Do you happen to remember the song “If you want to be happy for the rest of your life”?  It says to marry a wife (I won’t say what kind the lyrics suggest). People that are the happiest, and live the longest, are married people. A caveat to that would suggest those in a good marriage. Thus, they are “happy”. So if you want to be happy in your marriage you need to do certain things. You create consistent habits that make each other feel loved, trusted, and respected. Author, Kelsey Borresen, surveyed relationship experts asking them what such habits are that lead to “happy relationships”. I share them, along with my own embellishment, for your edification.

  1. THEY ALWAYS KISS THEIR SPOUSE HELLO AND GOODBYE: Yes, that is right. Consistent pecking, smooching, lustful kissing (depending on timing, intent, etc… ) allow for a connection each day – even if briefly. (Try to kiss your spouse when you are angry and disconnected. Good luck with that!
  2. THEY ARE GENEROUS WITH COMPLIMENTS: Everyone needs compliments, especially from their partner. Pay attention and notice something superficial or profound on a consistent basis and offer the positive compliment.
  3. THEY DISAGREE AT TIME, BUT THEY FIGHT FAIR: It is normal to disagree but how you do it is the key. You need to respect the difference of opinion and work to find common ground using good communication and conflict resolution skills. Do not talk over each other, swear, call names, etc… .
  4. THEY FOCUS ON THE THINGS THEY LIKE ABOUT THEIR PARTNER, RATHER THAN THE THINGS THEY DON’T: Nobody is perfect. You aren’t. Your spouse isn’t. If you have bought into a relationship help make it grow by focusing on the good qualities of your partner. By doing this positive thing you will create a deeper bond and, perhaps help the other shed some of the things that you struggle to accept in the other. Good helps cancel out bad.

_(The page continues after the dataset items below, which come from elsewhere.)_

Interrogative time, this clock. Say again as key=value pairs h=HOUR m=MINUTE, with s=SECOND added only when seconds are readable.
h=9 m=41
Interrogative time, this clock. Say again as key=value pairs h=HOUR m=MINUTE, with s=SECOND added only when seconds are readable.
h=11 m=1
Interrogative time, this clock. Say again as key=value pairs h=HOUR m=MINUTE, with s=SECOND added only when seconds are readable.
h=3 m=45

  5. THEY ENGAGE IN A LITTLE PDA: Overt affection, within the boundaries of good taste, especially in public, is endearing and connecting. Loving touch is a basic human need. Timing and style are important here.
  6. THEY DON’T EXPECT THEIR PARTNER TO READ THEIR MIND; THEY ASK FOR WHAT THEY NEED: Partners are encouraged to know their needs and express them. Also, a loving partner asks the other what his or her needs are – listens well, and does his or her best to see that such a reasonable need is met.

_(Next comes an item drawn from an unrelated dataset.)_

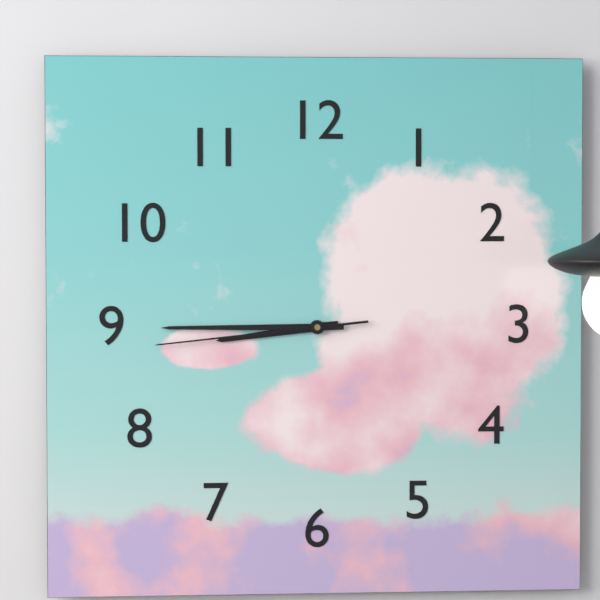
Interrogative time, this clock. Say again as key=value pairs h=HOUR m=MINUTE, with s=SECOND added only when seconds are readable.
h=8 m=45 s=44
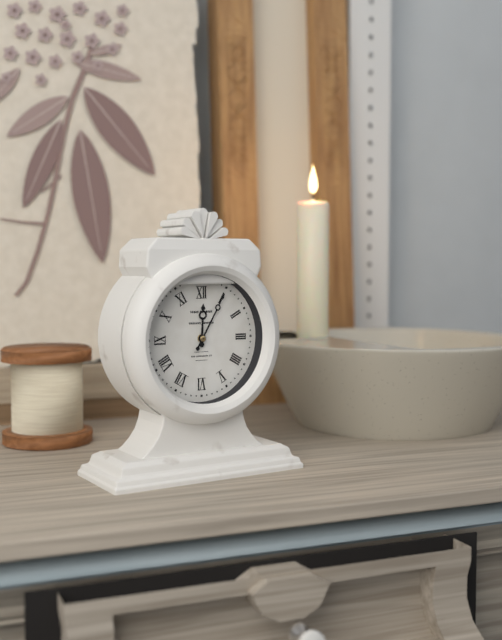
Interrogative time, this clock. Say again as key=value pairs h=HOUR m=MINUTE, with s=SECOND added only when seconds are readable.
h=12 m=5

  7. THEY SET ASIDE TIME TO RECONNECT AND MAKE IT A PRIORITY: Happy couples are able to make the relationship a priority. Good time management of this priority is important because there usually are other important, or perhaps unimportant, factors calling for attention.

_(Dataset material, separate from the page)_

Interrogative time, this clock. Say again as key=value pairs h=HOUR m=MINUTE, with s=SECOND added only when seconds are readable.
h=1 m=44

  8. THEY LAUGH TOGETHER – OFTEN: Laughter is a very important component of couple connection. Find a way to have it infiltrate your relationship.
  9. THEY DISCUSS THEIR FINANCES: Touchy subject often. Spending and saving styles don’t always match up with couples. It is one of the top three factors causing divorces. Regular discussion about income, expenditures, saving for retirement, etc… carried out by respectful communication leads to a financial team going forward united.
  10. THEY GIVE EACH OTHER THE BENEFIT OF THE DOUBT: This is a biggee. Try to assume that your partner is doing the best s/he can day by day. Some days are better than others. Focus on the positive. If you reach a frustration point about something communicate it in a non critical non accusatory manner.

Well, are you, Respected Reader, a partner in a “happy couple” relationship? Rate each of the above within a range of 1-10, with ten being the highest. Need improvement? Share this with your partner and get his or her perspective. No, you won’t?  Why not? Is that saying something?

“If you want to be happy for the rest of your life”!!